When the New York Public Library first announced plans for an estimated $300 million overhaul of its flagship branch, the grand Beaux Arts-style building on Fifth Avenue, protests ensued from scholars, writers, and ordinary users who regard the institution as a sacred resource for research and learning. In December, Foster + Partners revealed the designs for this controversial renovation, which would re-locate millions of books and open up to the public a section of the library previously occupied by stacks. The plan calls for a merger of the Mid-Manhattan Library and the Innovative Science, Industry, and Business Library (on Madison at 34th Street) into the renovated flagship building on 42nd Street. As part of the process, NYPL will transfer approximately 3 million books to a humidity-controlled chamber beneath Bryant Park, then send the remaining 1.2 million books to an off-site location in New Jersey.
The New York Public Library sees the renovation as an effort to alleviate high operating costs, which a spokesperson says could loosen up “$15 million dollars more to spend annually.” But critics are skeptical. In a letter addressed to NYPL President Anthony W. Marx, a group of 750 signers voiced concern about the renovation—pointing out that budget cutbacks and staff layoffs in the last few years already have impaired the services of and access to research materials in libraries across New York City:
“NYPL will lose its standing as a premier research institution (second only to the Library of Congress in the United States)—a destination for international as well as American scholars—and become a busy social center where focused research is no longer the primary goal,” the opponents warned. “Books will be harder to get when they’re needed either because of delays in locating them in the storage facility or because they have been checked out to borrowers.”
In spite of the objections, NYPL stands behind its plan to transform what the institution describes as the “underutilized” library Carrere and Hastings created into “The People’s Palace.”

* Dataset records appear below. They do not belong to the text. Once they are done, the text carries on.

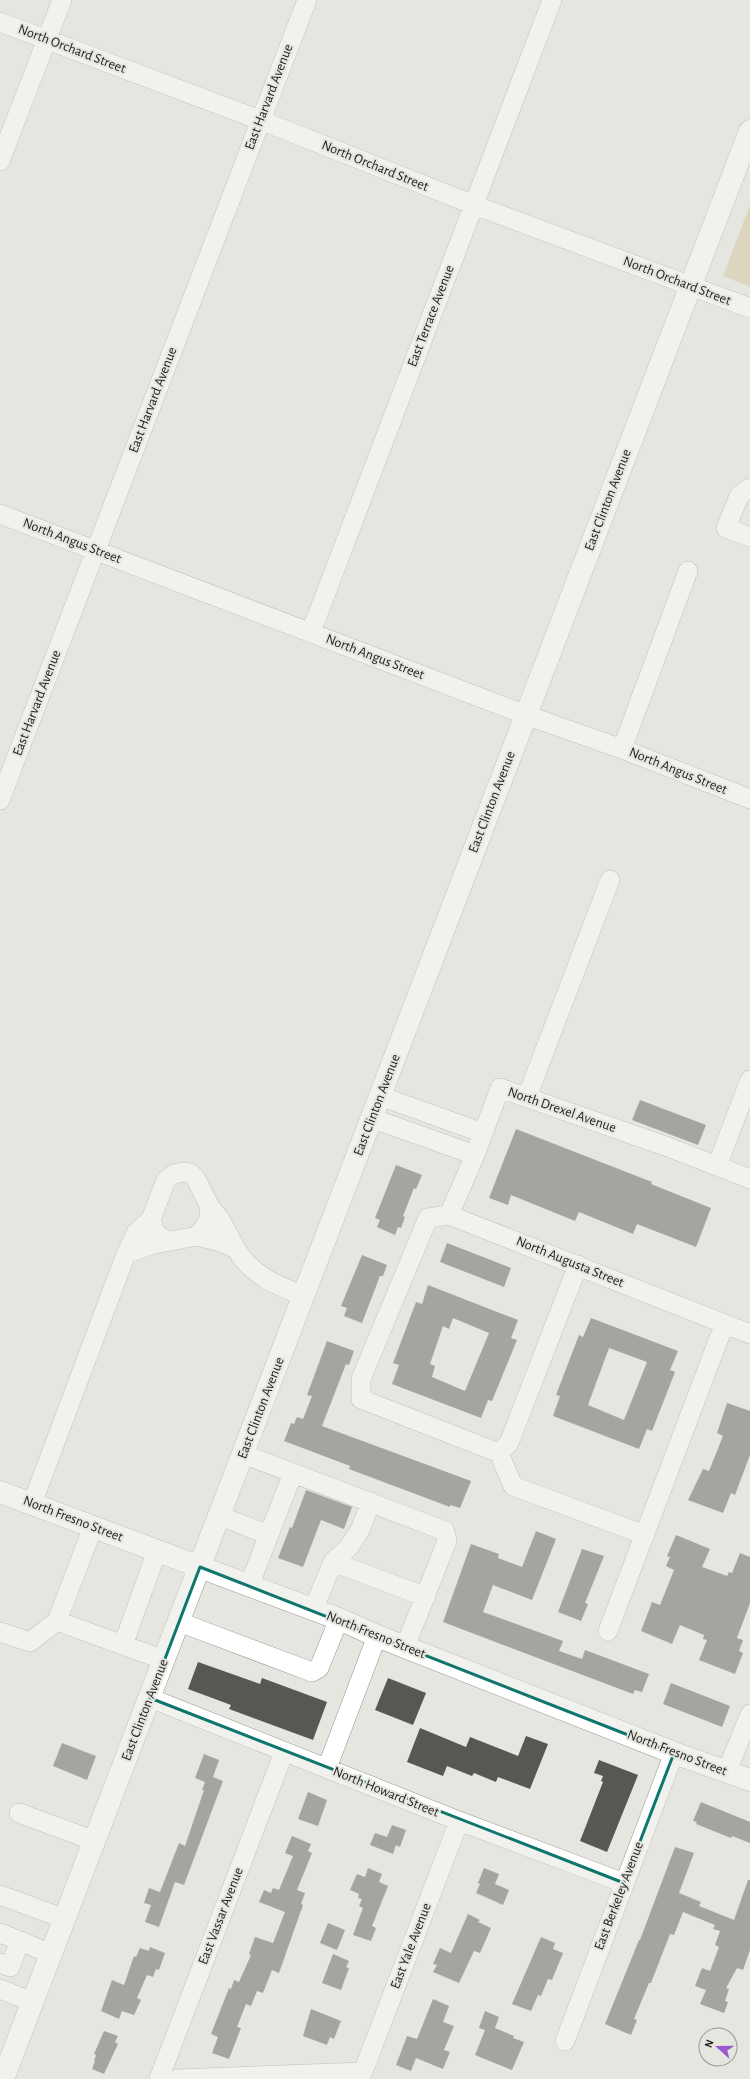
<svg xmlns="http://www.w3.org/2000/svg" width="750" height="2079" font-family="'Alegreya Sans',sans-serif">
  <rect width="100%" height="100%" fill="#e6e6e0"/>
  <path fill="#cec493" d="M750 205V287L723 276Z"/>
  <path fill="#585753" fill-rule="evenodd" d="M640 1100 706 1125 698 1145 632 1120Z
    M516 1129 652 1182 651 1184 711 1208 696 1247 637 1224 633 1234 579 1212 575 1221 511 1195 508 1205 489 1198Z
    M396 1165 422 1175 416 1189 414 1188 403 1216 405 1217 401 1228 398 1227 395 1235 377 1227 380 1220 375 1218Z
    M447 1243 511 1268 504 1287 440 1262Z
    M362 1255 387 1265 383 1276H380L362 1323 344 1316 347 1308 341 1306Z
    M428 1285 518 1320 511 1338 517 1340 492 1401 488 1400 481 1418 392 1384 399 1365 393 1363 416 1302 422 1304ZM453 1318 489 1333 465 1391 432 1377 435 1366 430 1364 443 1326 449 1329Z
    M591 1318 678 1351 670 1370 675 1372 652 1431 647 1429 639 1449 553 1416 560 1396 556 1395 579 1335 583 1337ZM609 1348 647 1362 624 1420 588 1405Z
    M327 1341 354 1351 349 1365 346 1364 322 1426 471 1481 460 1508 450 1505V1507L349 1469 350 1466 284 1441 291 1423 294 1424 297 1417 303 1419 312 1396 307 1395Z
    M727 1403 750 1411V1455L735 1495 731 1493 723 1513 688 1500 703 1469 709 1471 723 1436 717 1433Z
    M306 1490 352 1507 344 1529 321 1520 303 1567 278 1558 290 1527 292 1528Z
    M536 1531 556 1539 532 1600 493 1585 483 1612 563 1641 559 1651 582 1659 585 1650 649 1674 642 1692 635 1690 633 1694 443 1622 471 1544 499 1554 498 1558 522 1567Z
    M676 1535 710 1549 702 1567 727 1576 729 1572 732 1573 740 1553 750 1557V1603L737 1638 743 1640 739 1651 743 1653 735 1674 699 1660 707 1640 703 1639 704 1635 680 1625 672 1644 641 1631 652 1602 660 1605 674 1570 666 1566 670 1557 667 1556Z
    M582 1549 604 1556 585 1603 588 1604 581 1621 558 1612Z
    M198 1662 260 1684 262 1678 327 1702 313 1740 229 1709 231 1705 188 1689Z
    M388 1678 426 1693 413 1725 375 1710Z
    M671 1683 730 1706 722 1727 663 1704Z
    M420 1728 466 1747 470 1737 518 1756 526 1736 548 1744 530 1789 498 1777 496 1782 474 1773 472 1776 447 1766 443 1776 407 1762Z
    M62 1743 96 1756 87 1780 53 1766Z
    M204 1754 219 1760 213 1777 223 1781 184 1885 175 1882 159 1927 145 1922 151 1905 144 1903 149 1888 160 1892 179 1843 185 1846 204 1790H202L205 1782 195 1778Z
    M599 1760 638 1775 607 1852 580 1841 603 1782 601 1781 603 1776 594 1773Z
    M308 1792 327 1800 318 1826 298 1819Z
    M701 1802 750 1822V1843L732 1836 731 1838 696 1824 697 1822 693 1821Z
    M392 1825 406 1830 400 1847 396 1845 393 1854 370 1845 375 1833 387 1837Z
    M292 1836 311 1844 308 1851 312 1853 297 1890 305 1893 301 1904 303 1905 279 1973 272 1970 263 1993 257 1991 251 2006 246 2004 237 2027 241 2028 229 2059 212 2053 218 2037 211 2034 229 1988 231 1989 234 1980 239 1982 251 1955 249 1954 255 1937 273 1943 285 1912 259 1902 264 1890 271 1893 273 1888 279 1890 293 1856 285 1853Z
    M675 1847 694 1853 679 1893 701 1902 699 1906 734 1920 748 1880H750V1950L743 1970 737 1968 726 1988 729 1989 725 2001 728 2002 724 2013 700 2004 706 1990 695 1986 702 1968 710 1971 719 1947 715 1945 720 1931 713 1929 715 1925 683 1912 674 1935 670 1934 651 1983H649L634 2019 637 2020 631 2035 605 2024 639 1940H640Z
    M368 1868 382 1874 379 1882 388 1886 372 1926 376 1928 371 1941 353 1935 363 1908 359 1906 362 1899 358 1898 359 1894 350 1890 357 1874 365 1877Z
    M484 1868 499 1874 495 1884 509 1890 503 1905 476 1893 480 1884 478 1883Z
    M468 1914 480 1920 478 1922 491 1928 480 1953 474 1951 459 1983 433 1972 437 1965 433 1964 440 1948 451 1953Z
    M328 1923 345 1930 337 1950 320 1943Z
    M541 1937 555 1943 553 1949 563 1953 552 1980 548 1979 541 1996 538 1995 531 2011 512 2004Z
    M150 1947 165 1953 159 1970 156 1969 153 1977 147 1975 137 1998 141 2000 134 2015 122 2011 119 2019 101 2011 112 1980 124 1985 134 1956 136 1957 140 1948 149 1951Z
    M333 1954 349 1961 346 1967 349 1968 341 1990 322 1983Z
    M433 1999 449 2006 443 2022 454 2026 444 2050 450 2052 443 2069 416 2058 411 2071 396 2065 407 2036 417 2039Z
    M311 2009 341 2021 334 2039 330 2037 327 2045 303 2036Z
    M485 2011 499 2017 495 2028 514 2036 513 2038 524 2042 512 2070 475 2055 485 2030 479 2028Z
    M104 2031 118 2036 115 2042 118 2044 104 2074 92 2069 95 2061H94L96 2055 94 2054Z"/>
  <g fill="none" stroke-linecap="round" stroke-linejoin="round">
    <g stroke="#979691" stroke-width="20">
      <path id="minor" d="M0 22 260 120 474 205 750 308
        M0 161 62 0
        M750 488 739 496 726 528 750 537
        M0 514 526 715 622 749 750 799
        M311 632 552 0
        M622 749 688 571
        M0 800 307 0
        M380 1096 483 1133
        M527 1097 610 880
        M371 1118 475 1155
        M717 1166 750 1080
        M750 1179 668 1147 500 1088 475 1155 449 1215 750 1334
        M449 1215 428 1218 361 1379V1399L499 1453 513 1486 645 1535
        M151 1219 136 1233 126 1254 150 1245 197 1236 208 1223 210 1207 196 1179 190 1173 183 1172 174 1174 166 1180 151 1219 155 1233 168 1241
        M197 1236 221 1242 236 1249 220 1219 210 1207
        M236 1249C252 1276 276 1285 304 1296
        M499 1453 509 1443 578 1265
        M243 1454 445 1531 447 1541 405 1647
        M32 1504 126 1254
        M220 1516 269 1535
        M333 1562 426 1597
        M249 1586 293 1473
        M313 1610 333 1562 349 1547 360 1530 371 1502
        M57 1621 164 1660
        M179 1622 312 1672 319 1668 339 1619
        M608 1631 724 1325
        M0 1632 30 1642 57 1621 93 1527
        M123 1645 157 1551
        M150 1698 459 1821 624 1883
        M327 1768 377 1636
        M727 1771 750 1714
        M19 1813 95 1841
        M0 1895 65 1919
        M0 1933 20 1941
        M0 1963 10 1967 20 1941 51 1954
        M0 1989 33 2002
        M565 2041 674 1753
        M159 2079 284 1752
        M178 2079 363 2072 459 1821"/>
    </g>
    <g stroke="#979691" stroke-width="23">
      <path id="major" d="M0 1492 339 1619 377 1636 674 1753 750 1780
        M3 2079 750 131"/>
    </g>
    <use href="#minor" stroke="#fff" stroke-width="19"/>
    <use href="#major" stroke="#fff" stroke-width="22"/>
  </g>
  <path d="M0 0H750V2079H0ZM200 1567 674 1753 624 1883 150 1698Z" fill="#e6e6e0" fill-opacity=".55" fill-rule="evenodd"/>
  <path fill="none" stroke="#0f766e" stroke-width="3" stroke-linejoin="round" d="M200 1567 674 1753 624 1883 150 1698Z"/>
  <g text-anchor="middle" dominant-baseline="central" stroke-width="4" stroke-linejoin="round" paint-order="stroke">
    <g font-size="14" fill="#222220" stroke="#e6e6e0">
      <text transform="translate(72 49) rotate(21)">North Orchard Street</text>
      <text transform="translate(269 97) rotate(-69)">East Harvard Avenue</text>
      <text transform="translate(375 166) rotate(22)">North Orchard Street</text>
      <text transform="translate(677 281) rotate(21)">North Orchard Street</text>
      <text transform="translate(431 316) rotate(-69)">East Terrace Avenue</text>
      <text transform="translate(153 400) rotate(-69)">East Harvard Avenue</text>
      <text transform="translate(608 500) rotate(-69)">East Clinton Avenue</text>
      <text transform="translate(72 541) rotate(21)">North Angus Street</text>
      <text transform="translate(375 657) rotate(21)">North Angus Street</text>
      <text transform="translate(37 703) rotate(-69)">East Harvard Avenue</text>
      <text transform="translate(678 771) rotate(22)">North Angus Street</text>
      <text transform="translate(492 802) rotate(-69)">East Clinton Avenue</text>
      <text transform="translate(377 1105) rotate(-69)">East Clinton Avenue</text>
      <text transform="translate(562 1110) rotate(19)">North Drexel Avenue</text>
      <text transform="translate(570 1262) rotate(22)">North Augusta Street</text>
      <text transform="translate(261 1408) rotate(-69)">East Clinton Avenue</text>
      <text transform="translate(73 1519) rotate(21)">North Fresno Street</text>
      <text transform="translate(376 1635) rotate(22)">North Fresno Street</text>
      <text transform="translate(145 1710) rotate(-69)">East Clinton Avenue</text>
      <text transform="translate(677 1753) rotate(21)">North Fresno Street</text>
      <text transform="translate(386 1792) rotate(22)">North Howard Street</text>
      <text transform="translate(619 1896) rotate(-69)">East Berkeley Avenue</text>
      <text transform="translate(221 1916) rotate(-69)">East Vassar Avenue</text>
      <text transform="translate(411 1946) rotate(-69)">East Yale Avenue</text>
    </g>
  </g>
  <g transform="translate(718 2047) rotate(291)"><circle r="19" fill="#e6e6e0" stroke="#989893"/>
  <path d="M0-3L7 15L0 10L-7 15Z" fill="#9b59ce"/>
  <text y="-6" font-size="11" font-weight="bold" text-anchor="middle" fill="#222220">N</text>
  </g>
</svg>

The designs unveiled by Foster + Partners will remove seven floors of stacks under the grand Rose Main Reading Room to make way for a workspace with an expansive atrium, vaulted ceiling, balconies, bookshelves, and new areas devoted to classrooms and computer labs. Without the stacks, the floor-to-ceiling windows will let in light to the space and provide views of Bryant Park. As of now, interior finishes will include a combination of bronze, wood, and stone.
Even with strong opposition to the renovation, the New York Public Library is forging ahead with it plans and making progress. In January, The Landmarks Preservation Commission approved the library’s application for changes to its Beaux-Arts exterior, mostly on the side facing Bryant Park, in a six-to-two vote.
New York Public Library and Foster + Partners are choosing their words carefully as they try to alleviate concerns about the changes and reassure critics that the renovation will honor and maintain the mission of the library and respect the historic structure of the flagship branch.
“Our design does not seek to alter the character of the building, which will remain unmistakably a library in its feel, in its details, materials, and lighting. It will remain a wonderful place to study,” principal Norman Foster said in a statement. “The parts that are currently inaccessible will be opened up, inviting the whole of the community—it is a strategy that reflects the principles of a free institution upon which the library was first founded.”